#### Exercise requirements
Return each line of the listing in which the word "Returns" appears.

#### Exercise data
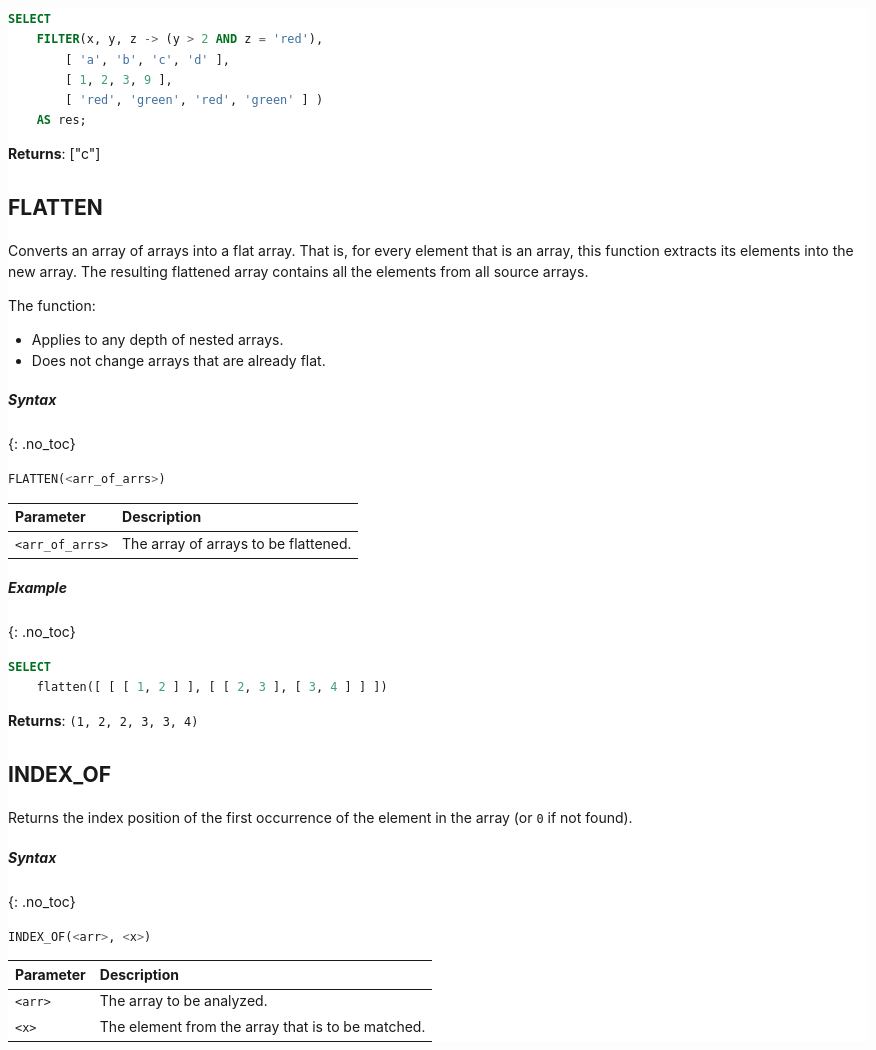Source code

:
 ```sql
SELECT
	FILTER(x, y, z -> (y > 2 AND z = 'red'),
		[ 'a', 'b', 'c', 'd' ],
		[ 1, 2, 3, 9 ],
		[ 'red', 'green', 'red', 'green' ] )
	AS res;
```

**Returns**: ["c"]

## FLATTEN

Converts an array of arrays into a flat array. That is, for every element that is an array, this function extracts its elements into the new array. The resulting flattened array contains all the elements from all source arrays.

The function:

* Applies to any depth of nested arrays.
* Does not change arrays that are already flat.

##### Syntax
{: .no_toc}

```sql
FLATTEN(<arr_of_arrs>)
```

| Parameter       | Description                          |
| :--------------- | :------------------------------------ |
| `<arr_of_arrs>` | The array of arrays to be flattened. |

##### Example
{: .no_toc}

```sql
SELECT
	flatten([ [ [ 1, 2 ] ], [ [ 2, 3 ], [ 3, 4 ] ] ])
```

**Returns**: `(1, 2, 2, 3, 3, 4)`

## INDEX\_OF

Returns the index position of the first occurrence of the element in the array (or `0` if not found).

##### Syntax
{: .no_toc}

```sql
INDEX_OF(<arr>, <x>)
```

| Parameter | Description                                       |
| :--------- | :------------------------------------------------- |
| `<arr>`   | The array to be analyzed.                         |
| `<x>`     | The element from the array that is to be matched. |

#### Solution
**Returns**: ["c"]
**Returns**: `(1, 2, 2, 3, 3, 4)`
Returns the index position of the first occurrence of the element in the array (or `0` if not found).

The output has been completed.